* _Material provided_:

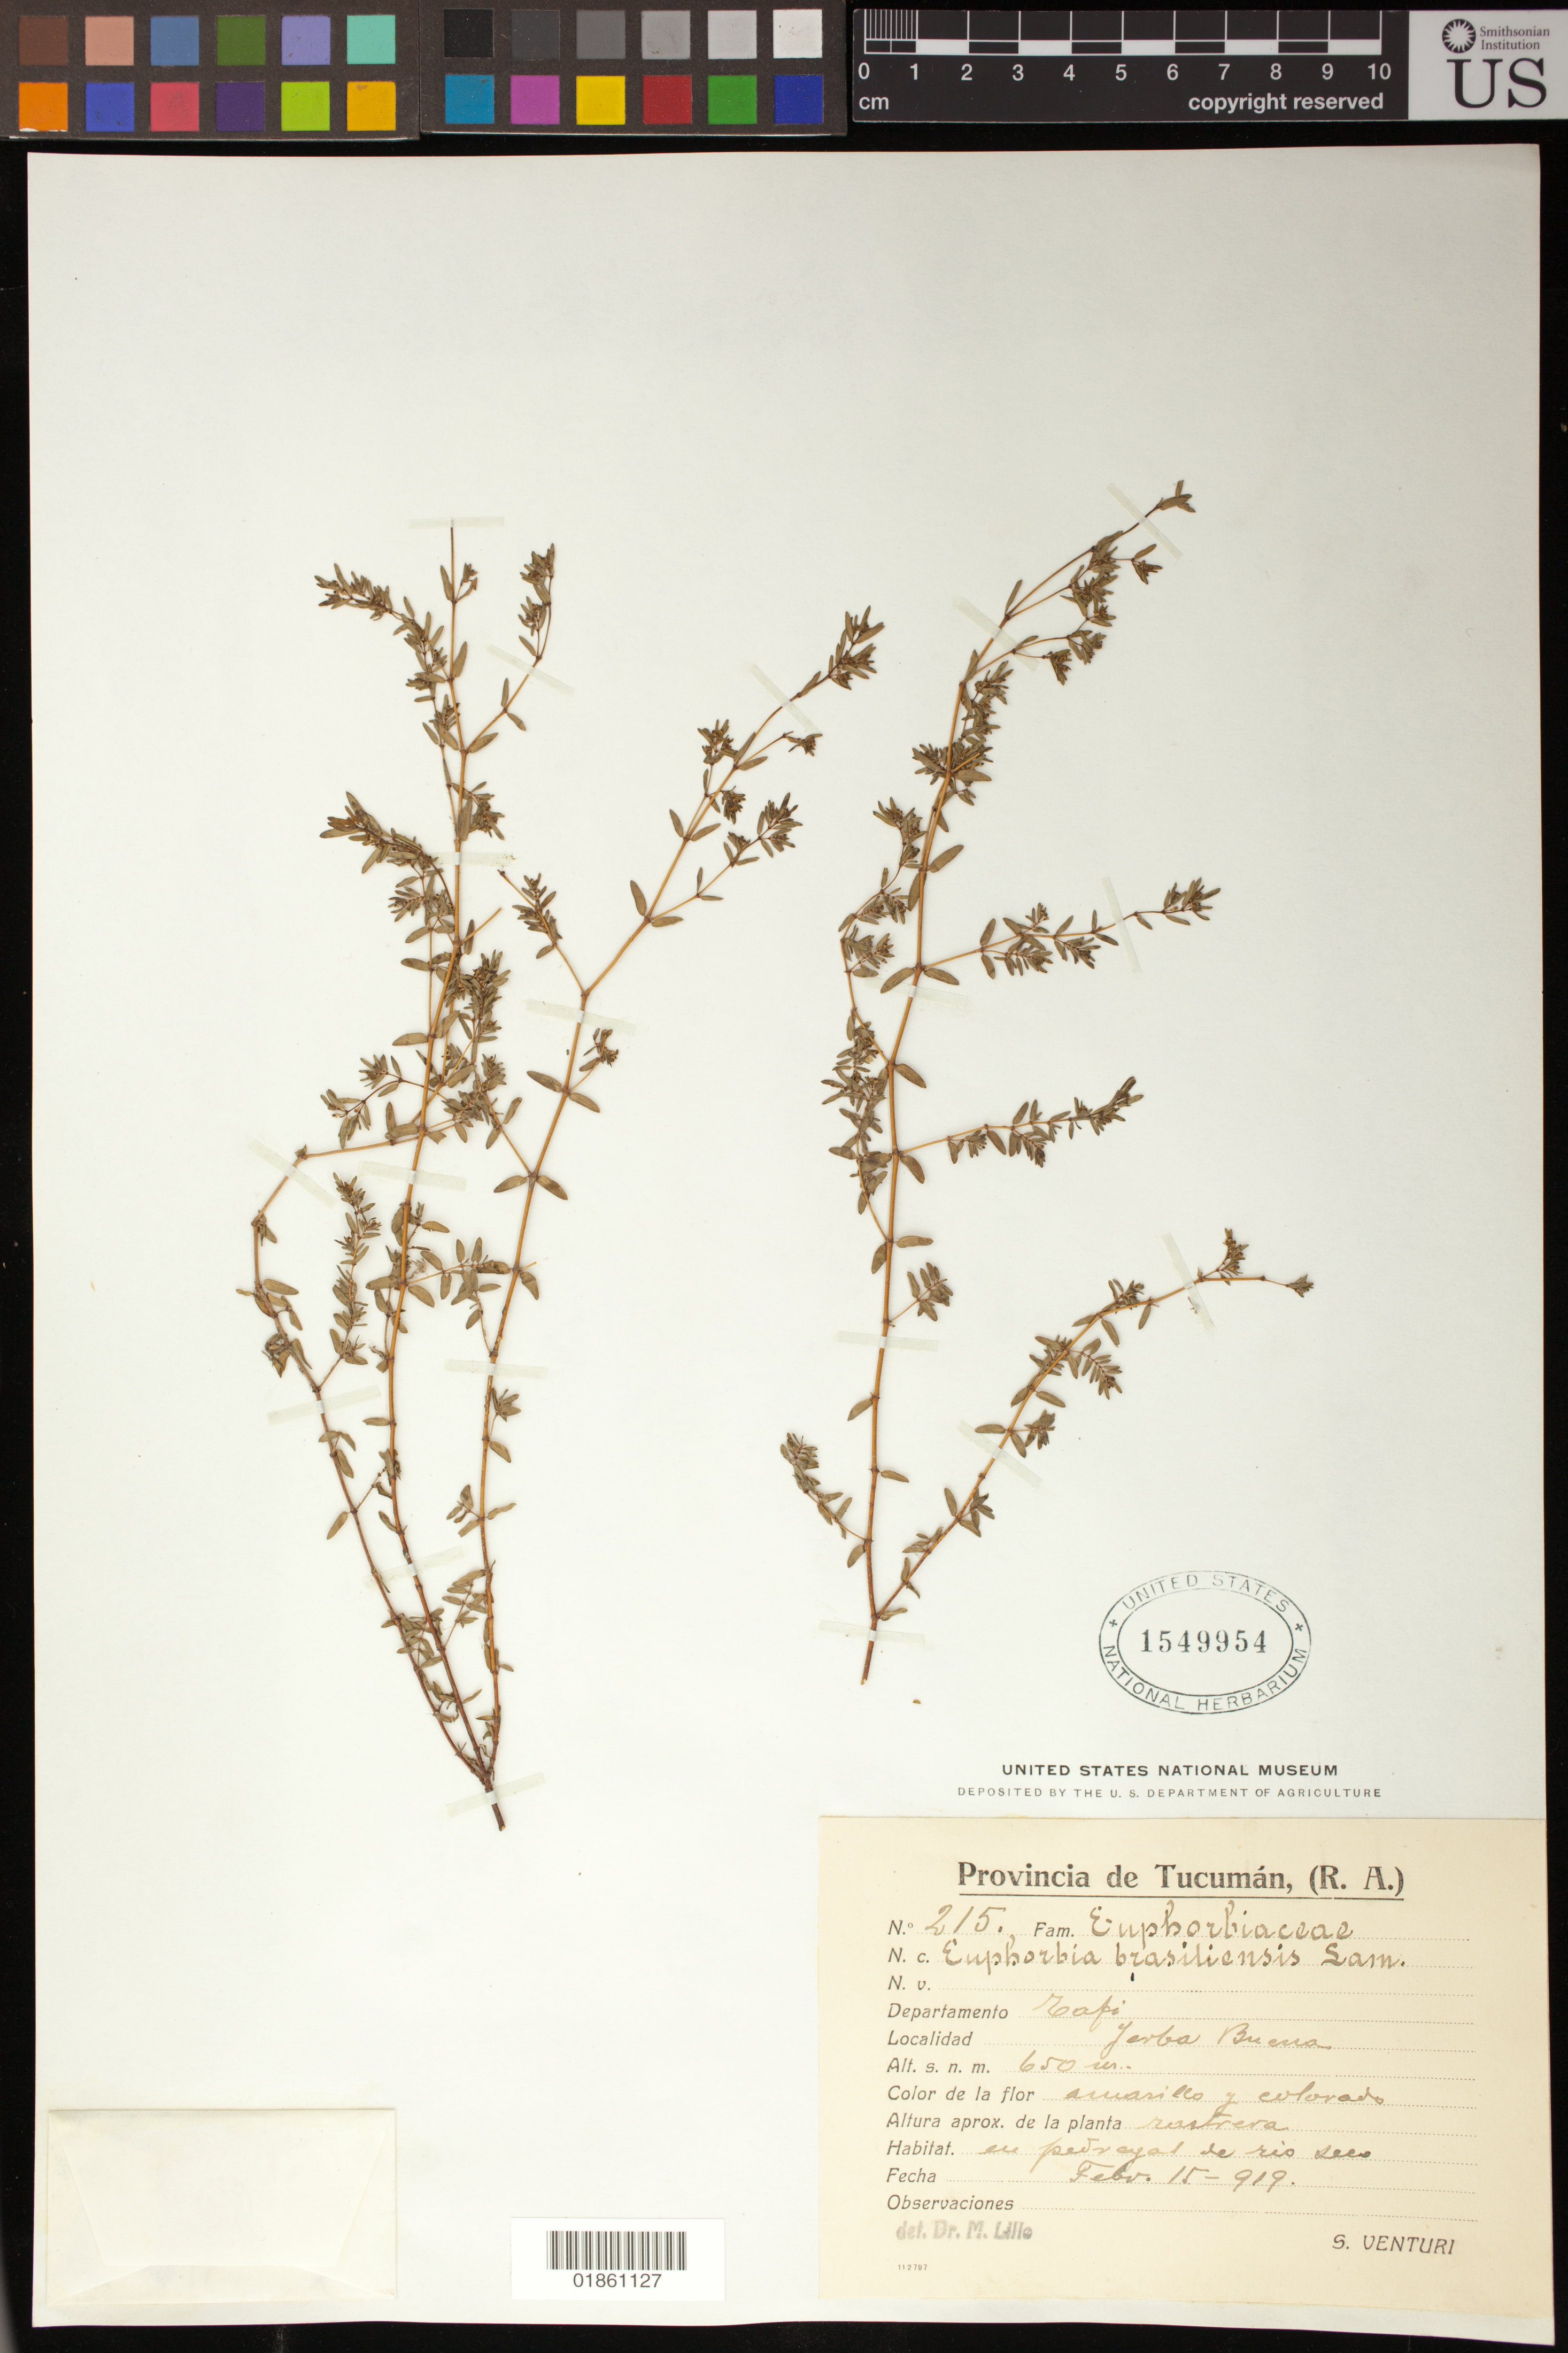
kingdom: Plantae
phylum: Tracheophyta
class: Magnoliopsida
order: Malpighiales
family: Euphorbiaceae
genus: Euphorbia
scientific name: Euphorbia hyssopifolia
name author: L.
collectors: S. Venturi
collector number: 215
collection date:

* _Written task_:
Copy every line of the rows above word for word, leaving out the pictures.

* _Output of the task_:
kingdom: Plantae
phylum: Tracheophyta
class: Magnoliopsida
order: Malpighiales
family: Euphorbiaceae
genus: Euphorbia
scientific name: Euphorbia hyssopifolia
name author: L.
collectors: S. Venturi
collector number: 215
collection date:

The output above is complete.